After all these years, K6 still isn't ready??


----------



## EvilDragon (Aug 2, 2016)

There were complications.




babylonwaves said:


> i hope that they've updated the file browser which, in my opinion, is the most ugly part (at least on Mac with the ancient mini font and the blurred bigger one). i'm fine with the interface of most newer libraries.



It's still the same, but there's a backlash among senior beta testers. We'll see what happens before official release...

Although, did you know that the Files browser becomes a LOT better if you enable the "Large fonts" option in Options->Interface?
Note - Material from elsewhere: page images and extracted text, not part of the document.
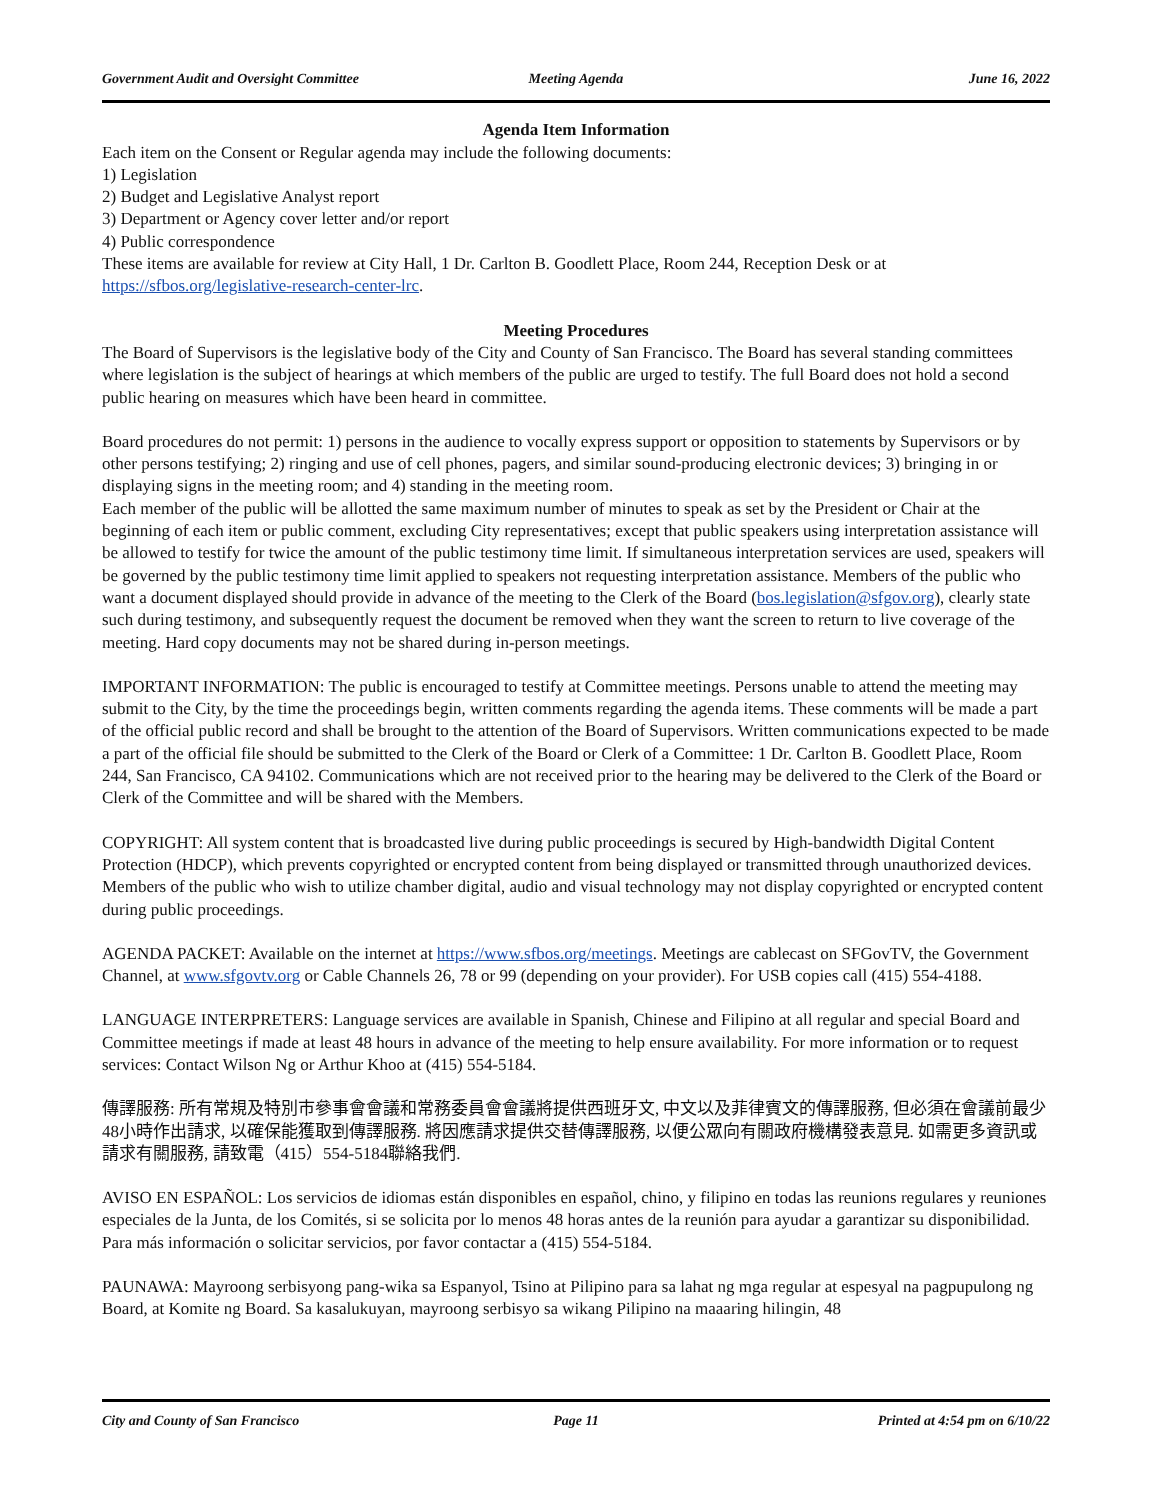Government Audit and Oversight Committee Meeting Agenda June 16, 2022
Agenda Item Information
Each item on the Consent or Regular agenda may include the following documents:
1) Legislation
2) Budget and Legislative Analyst report
3) Department or Agency cover letter and/or report
4) Public correspondence
These items are available for review at City Hall, 1 Dr. Carlton B. Goodlett Place, Room 244, Reception Desk or at https://sfbos.org/legislative-research-center-lrc.
Meeting Procedures
The Board of Supervisors is the legislative body of the City and County of San Francisco. The Board has several standing committees where legislation is the subject of hearings at which members of the public are urged to testify. The full Board does not hold a second public hearing on measures which have been heard in committee.
Board procedures do not permit: 1) persons in the audience to vocally express support or opposition to statements by Supervisors or by other persons testifying; 2) ringing and use of cell phones, pagers, and similar sound-producing electronic devices; 3) bringing in or displaying signs in the meeting room; and 4) standing in the meeting room.
Each member of the public will be allotted the same maximum number of minutes to speak as set by the President or Chair at the beginning of each item or public comment, excluding City representatives; except that public speakers using interpretation assistance will be allowed to testify for twice the amount of the public testimony time limit. If simultaneous interpretation services are used, speakers will be governed by the public testimony time limit applied to speakers not requesting interpretation assistance. Members of the public who want a document displayed should provide in advance of the meeting to the Clerk of the Board (bos.legislation@sfgov.org), clearly state such during testimony, and subsequently request the document be removed when they want the screen to return to live coverage of the meeting. Hard copy documents may not be shared during in-person meetings.
IMPORTANT INFORMATION: The public is encouraged to testify at Committee meetings. Persons unable to attend the meeting may submit to the City, by the time the proceedings begin, written comments regarding the agenda items. These comments will be made a part of the official public record and shall be brought to the attention of the Board of Supervisors. Written communications expected to be made a part of the official file should be submitted to the Clerk of the Board or Clerk of a Committee: 1 Dr. Carlton B. Goodlett Place, Room 244, San Francisco, CA 94102. Communications which are not received prior to the hearing may be delivered to the Clerk of the Board or Clerk of the Committee and will be shared with the Members.
COPYRIGHT: All system content that is broadcasted live during public proceedings is secured by High-bandwidth Digital Content Protection (HDCP), which prevents copyrighted or encrypted content from being displayed or transmitted through unauthorized devices. Members of the public who wish to utilize chamber digital, audio and visual technology may not display copyrighted or encrypted content during public proceedings.
AGENDA PACKET: Available on the internet at https://www.sfbos.org/meetings. Meetings are cablecast on SFGovTV, the Government Channel, at www.sfgovtv.org or Cable Channels 26, 78 or 99 (depending on your provider). For USB copies call (415) 554-4188.
LANGUAGE INTERPRETERS: Language services are available in Spanish, Chinese and Filipino at all regular and special Board and Committee meetings if made at least 48 hours in advance of the meeting to help ensure availability. For more information or to request services: Contact Wilson Ng or Arthur Khoo at (415) 554-5184.
傳譯服務: 所有常規及特別市參事會會議和常務委員會會議將提供西班牙文, 中文以及菲律賓文的傳譯服務, 但必須在會議前最少48小時作出請求, 以確保能獲取到傳譯服務. 將因應請求提供交替傳譯服務, 以便公眾向有關政府機構發表意見. 如需更多資訊或請求有關服務, 請致電（415）554-5184聯絡我們.
AVISO EN ESPAÑOL: Los servicios de idiomas están disponibles en español, chino, y filipino en todas las reunions regulares y reuniones especiales de la Junta, de los Comités, si se solicita por lo menos 48 horas antes de la reunión para ayudar a garantizar su disponibilidad. Para más información o solicitar servicios, por favor contactar a (415) 554-5184.
PAUNAWA: Mayroong serbisyong pang-wika sa Espanyol, Tsino at Pilipino para sa lahat ng mga regular at espesyal na pagpupulong ng Board, at Komite ng Board. Sa kasalukuyan, mayroong serbisyo sa wikang Pilipino na maaaring hilingin, 48
City and County of San Francisco Page 11 Printed at 4:54 pm on 6/10/22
(The backlash among the betas was because this option was removed in 5.6.)


----------



## babylonwaves (Aug 3, 2016)

EvilDragon said:


> Although, did you know that the Files browser becomes a LOT better if you enable the "Large fonts" option in Options->Interface?


yeah. it improves the experience from "ridiculous" to "bearable"  - on a more serious note: I sometimes wonder if NI doesn't care so much about the browser because they want developers to encrypt their libraries. working with products like SF BML most will find out sooner than later than browsing is a mess and snapshots don't help because they like to break due to their static links among other problems. Kontakt is such a great product but this particular part needs attention.
and yes, i'm barking up the wrong tree ...


----------



## Reaktor (Aug 3, 2016)

Considering math functions, does this update make changes to core in such a way that older libraries get real benefit on either memory footprint or CPU efficiency?


----------



## Ashermusic (Aug 3, 2016)

babylonwaves said:


> yeah. it improves the experience from "ridiculous" to "bearable"  - on a more serious note: I sometimes wonder if NI doesn't care so much about the browser because they want developers to encrypt their libraries. working with products like SF BML most will find out sooner than later than browsing is a mess and snapshots don't help because they like to break due to their static links among other problems. Kontakt is such a great product but this particular part needs attention.
> and yes, i'm barking up the wrong tree ...



+1, Marc.


----------



## polypx (Aug 30, 2016)

Customizable XY Pad? This seems to be gone from the latest announcement???


----------



## EvilDragon (Aug 30, 2016)

Probably in 5.7 then...


----------



## InLight-Tone (Aug 30, 2016)

Did they say Reaktor ensembles can now be loaded into Kontakt to compete with Falcon?!?


----------



## EvilDragon (Aug 30, 2016)

No. That is extremely unlikely.


----------



## Musicam (Aug 30, 2016)

When it will be available?


----------



## InLight-Tone (Aug 30, 2016)

EvilDragon said:


> No. That is extremely unlikely.


I know just wishful thinking...


----------



## chimuelo (Aug 30, 2016)

Like NI lots.
I also like to wait since everything I have works great.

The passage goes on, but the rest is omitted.